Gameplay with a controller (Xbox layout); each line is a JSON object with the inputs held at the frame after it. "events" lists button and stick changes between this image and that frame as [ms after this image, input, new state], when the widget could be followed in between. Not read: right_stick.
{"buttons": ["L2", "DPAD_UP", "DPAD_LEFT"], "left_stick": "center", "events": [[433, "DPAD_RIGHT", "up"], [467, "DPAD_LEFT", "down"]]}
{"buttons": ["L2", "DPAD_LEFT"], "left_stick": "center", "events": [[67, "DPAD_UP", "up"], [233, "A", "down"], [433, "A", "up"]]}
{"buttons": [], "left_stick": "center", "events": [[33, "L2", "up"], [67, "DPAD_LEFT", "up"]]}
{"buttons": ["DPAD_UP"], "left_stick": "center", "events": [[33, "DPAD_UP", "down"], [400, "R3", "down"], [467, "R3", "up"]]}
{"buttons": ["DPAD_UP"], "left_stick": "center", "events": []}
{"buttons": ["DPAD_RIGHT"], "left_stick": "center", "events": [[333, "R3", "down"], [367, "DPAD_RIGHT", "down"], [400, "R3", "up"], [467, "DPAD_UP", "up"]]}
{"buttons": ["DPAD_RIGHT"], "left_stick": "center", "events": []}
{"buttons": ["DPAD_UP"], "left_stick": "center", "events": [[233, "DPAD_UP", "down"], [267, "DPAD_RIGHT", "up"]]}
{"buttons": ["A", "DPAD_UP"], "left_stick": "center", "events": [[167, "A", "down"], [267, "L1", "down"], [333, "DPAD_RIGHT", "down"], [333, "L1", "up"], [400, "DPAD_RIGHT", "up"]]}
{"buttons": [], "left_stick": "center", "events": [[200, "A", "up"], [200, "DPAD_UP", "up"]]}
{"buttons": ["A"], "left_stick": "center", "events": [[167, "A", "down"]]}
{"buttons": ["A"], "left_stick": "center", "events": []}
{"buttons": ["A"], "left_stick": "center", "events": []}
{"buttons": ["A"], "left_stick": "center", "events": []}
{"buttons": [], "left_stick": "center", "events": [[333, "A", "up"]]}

▸ Your instructions
Go through the entries above and report each line with the string "down" in it.

▸ Answer below
{"buttons": ["L2", "DPAD_UP", "DPAD_LEFT"], "left_stick": "center", "events": [[433, "DPAD_RIGHT", "up"], [467, "DPAD_LEFT", "down"]]}
{"buttons": ["L2", "DPAD_LEFT"], "left_stick": "center", "events": [[67, "DPAD_UP", "up"], [233, "A", "down"], [433, "A", "up"]]}
{"buttons": ["DPAD_UP"], "left_stick": "center", "events": [[33, "DPAD_UP", "down"], [400, "R3", "down"], [467, "R3", "up"]]}
{"buttons": ["DPAD_RIGHT"], "left_stick": "center", "events": [[333, "R3", "down"], [367, "DPAD_RIGHT", "down"], [400, "R3", "up"], [467, "DPAD_UP", "up"]]}
{"buttons": ["DPAD_UP"], "left_stick": "center", "events": [[233, "DPAD_UP", "down"], [267, "DPAD_RIGHT", "up"]]}
{"buttons": ["A", "DPAD_UP"], "left_stick": "center", "events": [[167, "A", "down"], [267, "L1", "down"], [333, "DPAD_RIGHT", "down"], [333, "L1", "up"], [400, "DPAD_RIGHT", "up"]]}
{"buttons": ["A"], "left_stick": "center", "events": [[167, "A", "down"]]}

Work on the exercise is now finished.